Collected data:
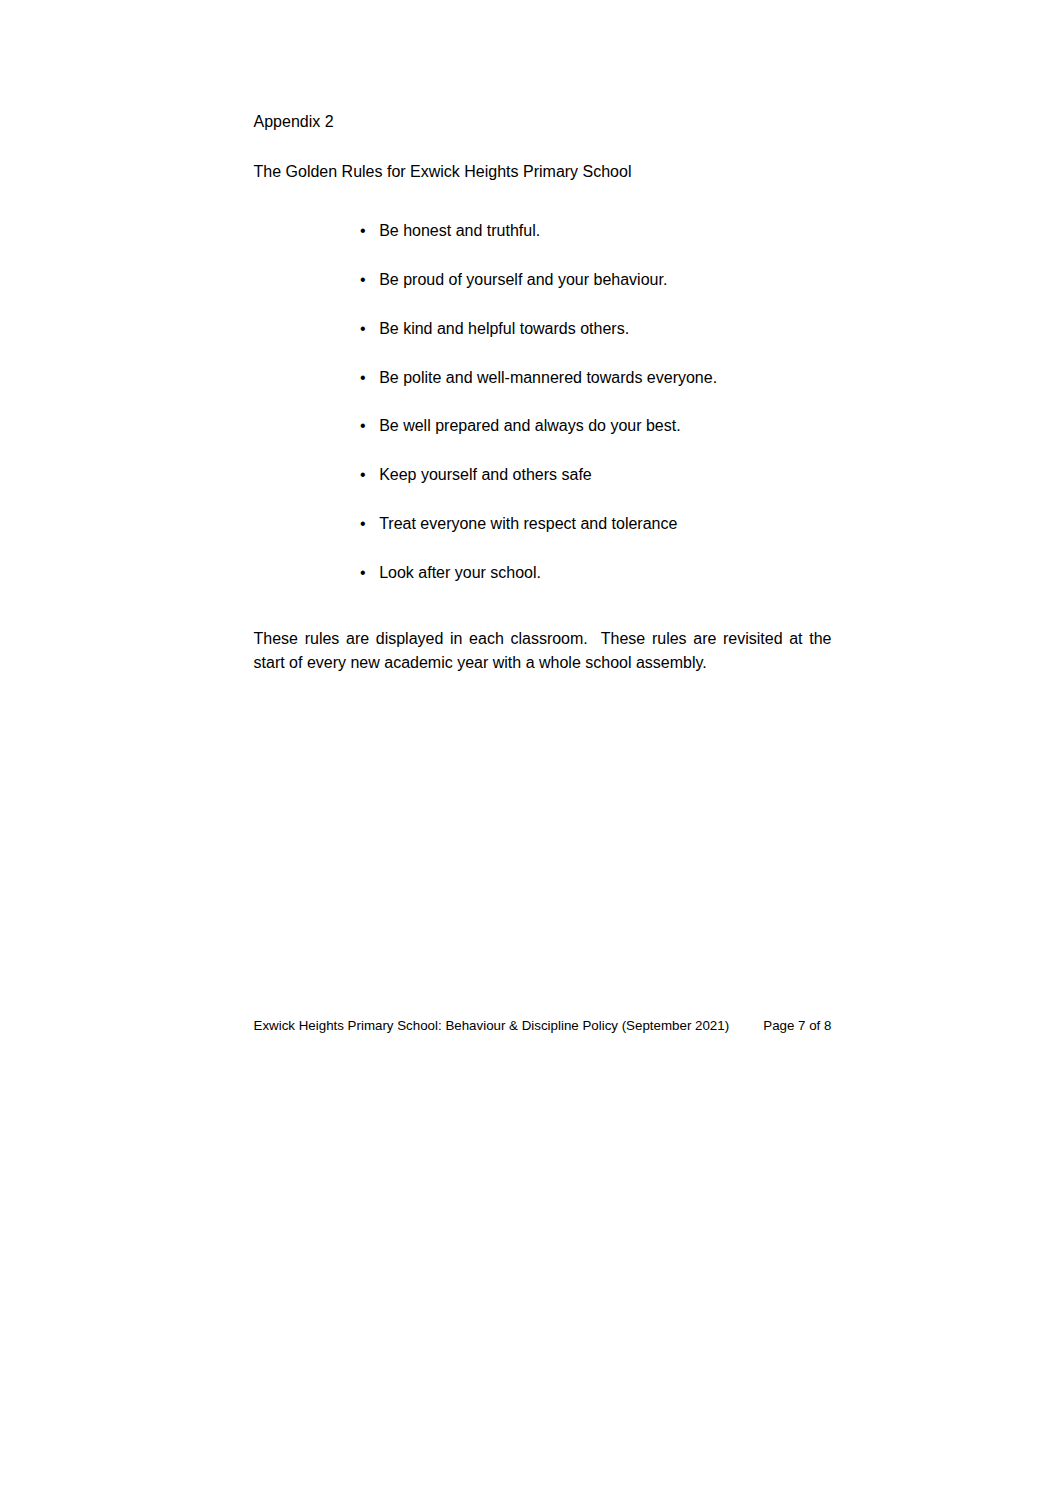Appendix 2
The Golden Rules for Exwick Heights Primary School
Be honest and truthful.
Be proud of yourself and your behaviour.
Be kind and helpful towards others.
Be polite and well-mannered towards everyone.
Be well prepared and always do your best.
Keep yourself and others safe
Treat everyone with respect and tolerance
Look after your school.
These rules are displayed in each classroom. These rules are revisited at the start of every new academic year with a whole school assembly.
Exwick Heights Primary School: Behaviour & Discipline Policy (September 2021) Page 7 of 8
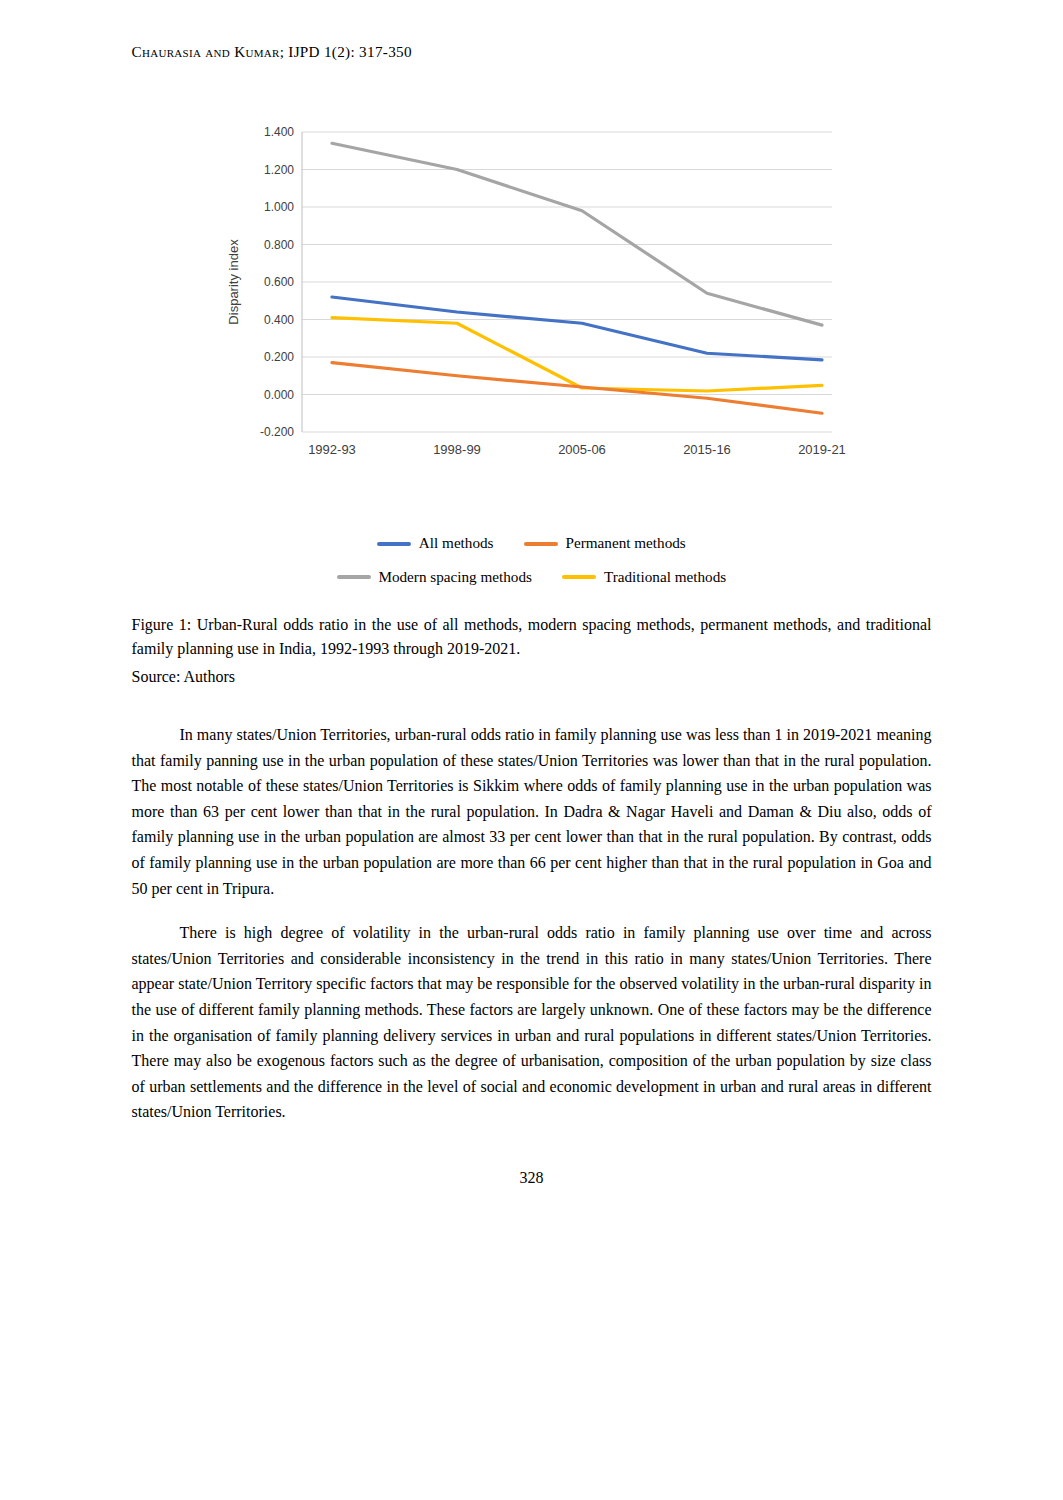Chaurasia and Kumar; IJPD 1(2): 317-350
1.400 1.200 1.000 0.800 0.600 0.400 0.200 0.000 -0.200 Disparity index 1992-93 1998-99 2005-06 2015-16 2019-21
All methods
Permanent methods
Modern spacing methods
Traditional methods
Figure 1: Urban-Rural odds ratio in the use of all methods, modern spacing methods, permanent methods, and traditional family planning use in India, 1992-1993 through 2019-2021.
Source: Authors
In many states/Union Territories, urban-rural odds ratio in family planning use was less than 1 in 2019-2021 meaning that family panning use in the urban population of these states/Union Territories was lower than that in the rural population. The most notable of these states/Union Territories is Sikkim where odds of family planning use in the urban population was more than 63 per cent lower than that in the rural population. In Dadra & Nagar Haveli and Daman & Diu also, odds of family planning use in the urban population are almost 33 per cent lower than that in the rural population. By contrast, odds of family planning use in the urban population are more than 66 per cent higher than that in the rural population in Goa and 50 per cent in Tripura.
There is high degree of volatility in the urban-rural odds ratio in family planning use over time and across states/Union Territories and considerable inconsistency in the trend in this ratio in many states/Union Territories. There appear state/Union Territory specific factors that may be responsible for the observed volatility in the urban-rural disparity in the use of different family planning methods. These factors are largely unknown. One of these factors may be the difference in the organisation of family planning delivery services in urban and rural populations in different states/Union Territories. There may also be exogenous factors such as the degree of urbanisation, composition of the urban population by size class of urban settlements and the difference in the level of social and economic development in urban and rural areas in different states/Union Territories.
328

AIM OF THE EXERCISE: Every entry above should be printed again exactly, except for the pictures.

ANSWER FOR THE TASK:
Appendix 2
The Golden Rules for Exwick Heights Primary School
Be honest and truthful.
Be proud of yourself and your behaviour.
Be kind and helpful towards others.
Be polite and well-mannered towards everyone.
Be well prepared and always do your best.
Keep yourself and others safe
Treat everyone with respect and tolerance
Look after your school.
These rules are displayed in each classroom. These rules are revisited at the start of every new academic year with a whole school assembly.
Exwick Heights Primary School: Behaviour & Discipline Policy (September 2021) Page 7 of 8
Chaurasia and Kumar; IJPD 1(2): 317-350
1.400 1.200 1.000 0.800 0.600 0.400 0.200 0.000 -0.200 Disparity index 1992-93 1998-99 2005-06 2015-16 2019-21
All methods
Permanent methods
Modern spacing methods
Traditional methods
Figure 1: Urban-Rural odds ratio in the use of all methods, modern spacing methods, permanent methods, and traditional family planning use in India, 1992-1993 through 2019-2021.
Source: Authors
In many states/Union Territories, urban-rural odds ratio in family planning use was less than 1 in 2019-2021 meaning that family panning use in the urban population of these states/Union Territories was lower than that in the rural population. The most notable of these states/Union Territories is Sikkim where odds of family planning use in the urban population was more than 63 per cent lower than that in the rural population. In Dadra & Nagar Haveli and Daman & Diu also, odds of family planning use in the urban population are almost 33 per cent lower than that in the rural population. By contrast, odds of family planning use in the urban population are more than 66 per cent higher than that in the rural population in Goa and 50 per cent in Tripura.
There is high degree of volatility in the urban-rural odds ratio in family planning use over time and across states/Union Territories and considerable inconsistency in the trend in this ratio in many states/Union Territories. There appear state/Union Territory specific factors that may be responsible for the observed volatility in the urban-rural disparity in the use of different family planning methods. These factors are largely unknown. One of these factors may be the difference in the organisation of family planning delivery services in urban and rural populations in different states/Union Territories. There may also be exogenous factors such as the degree of urbanisation, composition of the urban population by size class of urban settlements and the difference in the level of social and economic development in urban and rural areas in different states/Union Territories.
328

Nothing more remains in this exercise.